Descriptions, Reviews, Etc.
Publisher Description:
Valerie Hegstrom and Catherine Larson have created an annotated new edition and first-ever translation of Ângela de Azevedo's vibrant comedy, El muerto disimulado / Presumed Dead, to promote the recuperation of early modern plays authored by women. The book contains a comprehensive
introduction that describes Spanish theater in its Golden Age, what is known of the author's life and times, contemporary stagings, and an extensive analysis of the text.

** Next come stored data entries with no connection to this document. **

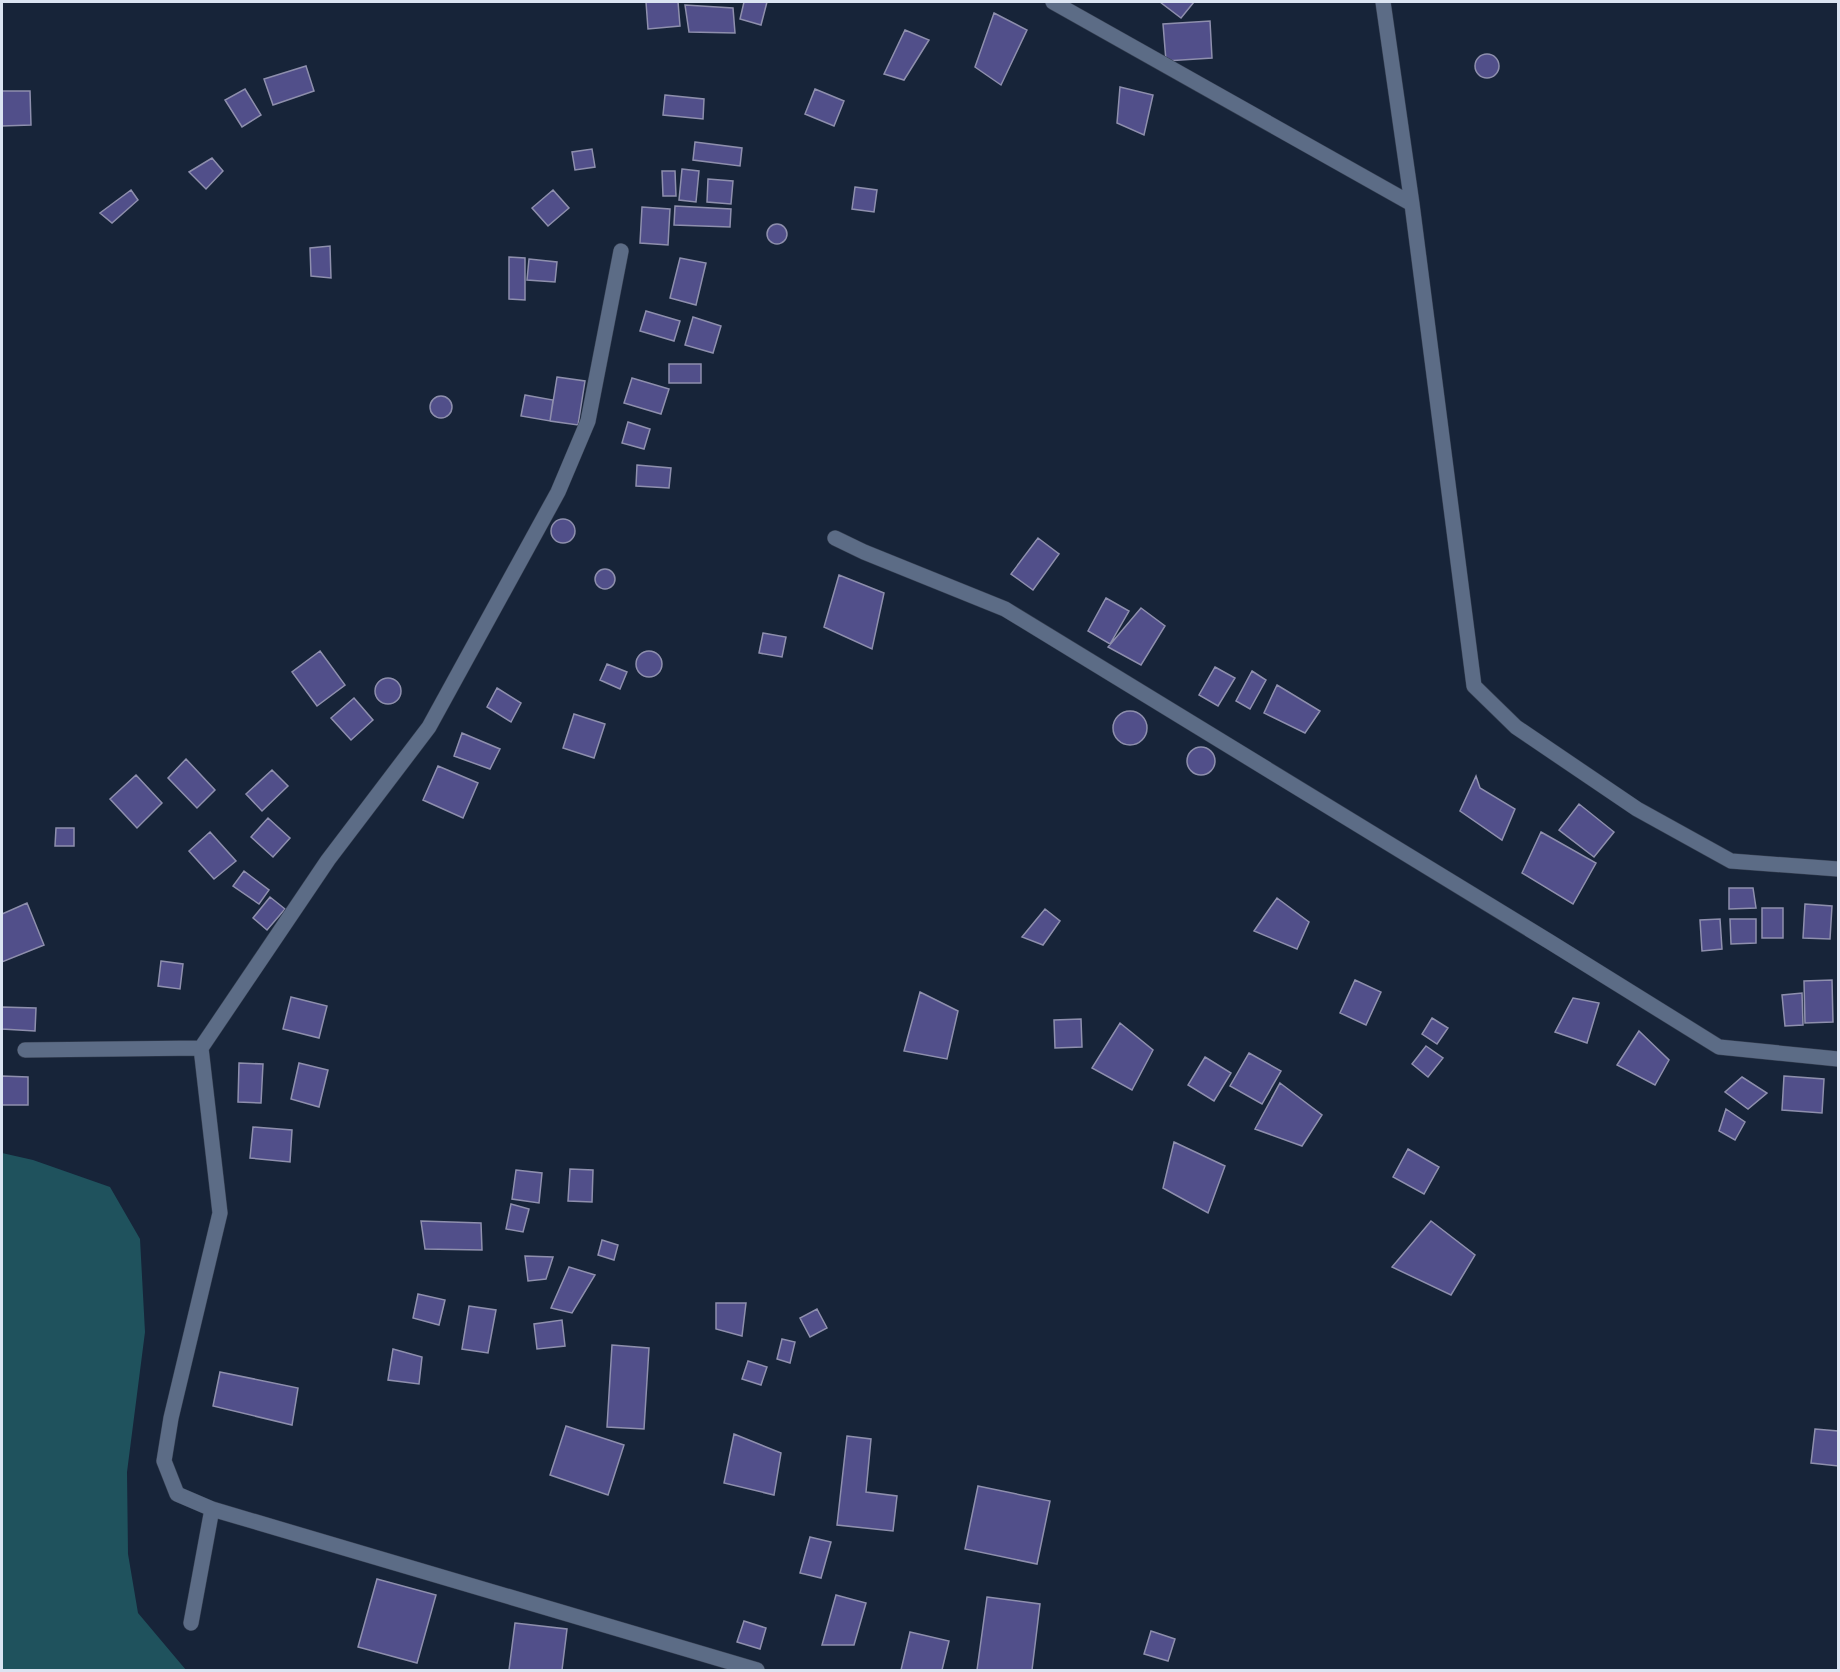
<svg xmlns="http://www.w3.org/2000/svg" width="1840" height="1672" font-family="'Noto Sans',sans-serif">
	<rect width="100%" height="100%" fill="#172439"/>
	<path fill="#1f525d" d="M2,1153L33,1160L110,1187L140,1239L145,1332L127,1472L128,1554L138,1613L186,1670H2Z"/>
	<path fill="#514f8a" stroke="#8e8fad" stroke-width="1.5" d="M646,2H678L680,26L648,29Z
		M744,2H767L761,25L740,19Z
		M1160,2H1194L1181,18Z
		M685,5L733,8L735,33L689,32Z
		M994,13L1027,30L1001,85L975,67Z
		M1210,21L1212,58L1166,61L1163,24Z
		M905,30L929,40L904,80L884,74Z
		M1475 66a12 12 0 1 1 24 0a12 12 0 1 1-24 0Z
		M306,66L314,91L273,105L264,79Z
		M1120,87L1153,95L1144,135L1117,123Z
		M245,89L261,115L242,127L225,100Z
		M815,89L844,101L834,126L805,114Z
		M2,91H30L31,125L2,126Z
		M665,95L704,99L703,119L663,115Z
		M695,142L742,148L740,166L693,160Z
		M592,149L595,167L575,170L572,152Z
		M212,158L223,171L206,189L189,172Z
		M682,169L699,171L696,202L679,200Z
		M662,171H675L676,196H663Z
		M708,179L733,181L731,204L707,202Z
		M855,187L877,190L874,212L852,209Z
		M131,190L138,200L112,223L100,213Z
		M553,190L569,208L548,226L532,208Z
		M675,206L731,209L730,227L674,225Z
		M642,207L670,209L668,245L640,243Z
		M767 234a10 10 0 1 1 20 0a10 10 0 1 1-20 0Z
		M330,246L331,278L311,276L310,248Z
		M509,257L525,258V300L509,299Z
		M680,258L706,263L696,305L670,298Z
		M529,259L557,262L555,282L527,280Z
		M646,311L680,321L674,341L640,331Z
		M693,317L721,326L713,353L685,345Z
		M669,364H701V383H669Z
		M557,377L585,381L578,425L550,421Z
		M632,378L669,389L661,414L624,403Z
		M525,395L553,400L550,421L521,416Z
		M430 407a11 11 0 1 1 22 0a11 11 0 1 1-22 0Z
		M628,422L650,429L644,449L622,443Z
		M637,465L671,468L669,488L636,486Z
		M551 531a12 12 0 1 1 24 0a12 12 0 1 1-24 0Z
		M1038,538L1059,554L1033,590L1011,574Z
		M595 579a10 10 0 1 1 20 0a10 10 0 1 1-20 0Z
		M839,575L884,593L872,649L824,627Z
		M1106,598L1129,611L1110,644L1088,631Z
		M1141,608L1165,626L1141,665L1108,647Z
		M763,633L786,637L782,657L759,653Z
		M320,651L345,685L317,706L292,672Z
		M636 664a13 13 0 1 1 26 0a13 13 0 1 1-26 0Z
		M607,664L627,672L620,689L600,680Z
		M1215,667L1235,678L1218,706L1199,695Z
		M1252,671L1266,680L1250,709L1236,701Z
		M375 691a13 13 0 1 1 26 0a13 13 0 1 1-26 0Z
		M1277,685L1320,711L1305,733L1264,713Z
		M497,688L521,703L511,722L487,707Z
		M354,698L373,720L351,740L331,718Z
		M1113 728a17 17 0 1 1 34 0a17 17 0 1 1-34 0Z
		M574,714L605,724L594,758L563,748Z
		M462,733L500,749L490,769L454,756Z
		M1187 761a14 14 0 1 1 28 0a14 14 0 1 1-28 0Z
		M186,759L215,790L197,808L168,778Z
		M438,766L478,783L463,818L423,800Z
		M272,770L288,786L262,811L246,794Z
		M136,775L162,803L137,828L110,799Z
		M1476,776L1480,788L1515,809L1502,840L1460,811Z
		M1579,804L1614,832L1594,857L1559,830Z
		M268,818L290,838L273,857L251,837Z
		M56,828H74V846H55Z
		M210,832L236,861L214,879L189,851Z
		M1541,832L1596,863L1573,904L1522,873Z
		M244,871L269,890L259,904L233,886Z
		M1729,888H1753L1756,908L1729,909Z
		M270,897L285,909L267,930L253,918Z
		M1277,898L1309,922L1297,949L1254,931Z
		M27,903L44,945L2,962V914Z
		M1805,904L1832,906L1830,939L1803,938Z
		M1762,908H1783V938H1762Z
		M1045,909L1060,921L1043,945L1022,937Z
		M1720,919L1722,949L1702,951L1700,920Z
		M1730,919H1756V943L1731,944Z
		M161,961L183,964L180,989L158,986Z
		M1355,980L1381,992L1366,1025L1340,1013Z
		M1832,980L1833,1022L1805,1023L1804,981Z
		M920,992L958,1011L947,1059L904,1051Z
		M1802,993L1803,1025L1785,1026L1782,995Z
		M291,997L327,1006L319,1038L283,1029Z
		M1573,998L1599,1003L1587,1043L1555,1032Z
		M2,1007L36,1008L35,1031L2,1029Z
		M1432,1018L1448,1028L1437,1044L1422,1034Z
		M1081,1019L1082,1047L1055,1048L1054,1020Z
		M1120,1023L1153,1050L1132,1090L1092,1068Z
		M1639,1031L1669,1060L1655,1085L1617,1065Z
		M1426,1046L1443,1058L1428,1077L1412,1064Z
		M1249,1053L1281,1071L1262,1104L1230,1086Z
		M1205,1057L1231,1073L1214,1101L1188,1085Z
		M239,1063L263,1064L261,1103L238,1102Z
		M299,1063L328,1070L319,1107L291,1099Z
		M2,1076L28,1077V1105H2Z
		M1784,1076L1824,1079L1822,1113L1782,1110Z
		M1742,1077L1767,1093L1748,1109L1725,1092Z
		M1280,1083L1322,1115L1302,1146L1255,1129Z
		M1726,1109L1745,1122L1735,1140L1719,1131Z
		M253,1127L292,1130L290,1162L250,1158Z
		M1174,1142L1225,1166L1208,1213L1163,1188Z
		M1408,1149L1439,1167L1424,1194L1393,1177Z
		M570,1169L593,1170L592,1202L568,1201Z
		M516,1170L542,1173L539,1203L512,1199Z
		M511,1204L529,1209L523,1232L506,1229Z
		M421,1221L481,1223L482,1250L425,1249Z
		M1431,1221L1475,1255L1451,1295L1392,1267Z
		M602,1240L618,1245L614,1260L598,1255Z
		M525,1256L553,1257L546,1279L528,1281Z
		M569,1267L595,1275L572,1313L551,1308Z
		M418,1294L445,1300L439,1325L413,1318Z
		M716,1303H746L742,1336L716,1329Z
		M469,1306L496,1310L488,1353L462,1349Z
		M817,1309L827,1328L810,1337L800,1318Z
		M562,1320L565,1346L537,1349L534,1324Z
		M782,1339L795,1342L790,1363L777,1359Z
		M612,1345L649,1348L644,1429L607,1427Z
		M393,1349L422,1357L419,1384L388,1380Z
		M748,1361L767,1367L761,1385L742,1379Z
		M220,1372L298,1388L292,1425L213,1406Z
		M566,1426L624,1445L608,1495L550,1475Z
		M1815,1429L1838,1431V1466L1811,1463Z
		M734,1434L781,1453L774,1495L724,1483Z
		M847,1436L871,1439L866,1492L897,1496L893,1531L837,1525Z
		M978,1486L1050,1501L1037,1564L965,1549Z
		M810,1537L831,1542L821,1578L800,1573Z
		M377,1579L436,1595L417,1663L358,1647Z
		M836,1595L866,1603L854,1645H822Z
		M987,1597L1040,1604L1032,1670H977Z
		M744,1621L766,1628L760,1649L737,1642Z
		M515,1623L567,1629L562,1670H509Z
		M1151,1631L1175,1639L1168,1661L1144,1654Z
		M910,1632L949,1641L942,1670H901Z"/>
	<g fill="none" stroke-linecap="round" stroke-linejoin="round">
		<g stroke="#374052" stroke-width="16">
			<path id="street" d="M1053,2L1412,204
				M1383,2L1412,204L1474,686L1516,727L1637,809L1731,861L1838,869
				M835,538L864,552L1005,609L1550,942L1719,1047L1838,1059
				M201,1048L328,860L429,727L558,492L588,421L621,251
				M25,1050L201,1048L220,1213L171,1418L164,1461L177,1494L212,1509L757,1670
				M191,1623L212,1509"/>
		</g>
		<use href="#street" stroke="#5c6c86" stroke-width="15"/>
	</g>
	<rect width="1840" height="1672" fill="none" stroke="#dbe4f2" stroke-width="6"/>
</svg>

Although the playwright penned her work in Spanish, the Portuguese Azevedo set the action in Lisbon, creating in the process an abundance of multicultural allusions that enrich the text's baroque quality. The story unfolds as a cross between a jilted-lover scenario and a whodunit murder mystery. A
woman laments her departed lover, a sister cross-dresses to avenge her murdered brother, a man duels with his cousin over lost honor, and before long, the dead man turns up as a ghost, or a bar maid, or a female peddler. Questions about identity abound in the witty El muerto disimulado / Presumed
Dead. The transnational nature of this clever comedy complicates meanings, often producing bilingual wordplay that underscores the self-conscious, gender-bending, ludic character of the play and of theater in general. Azevedo highlights her ability to cross linguistic and geographic borders in the
early modern period, as she simultaneously works within and offers a challenge to the dominant tradition of the Spanish Comedia.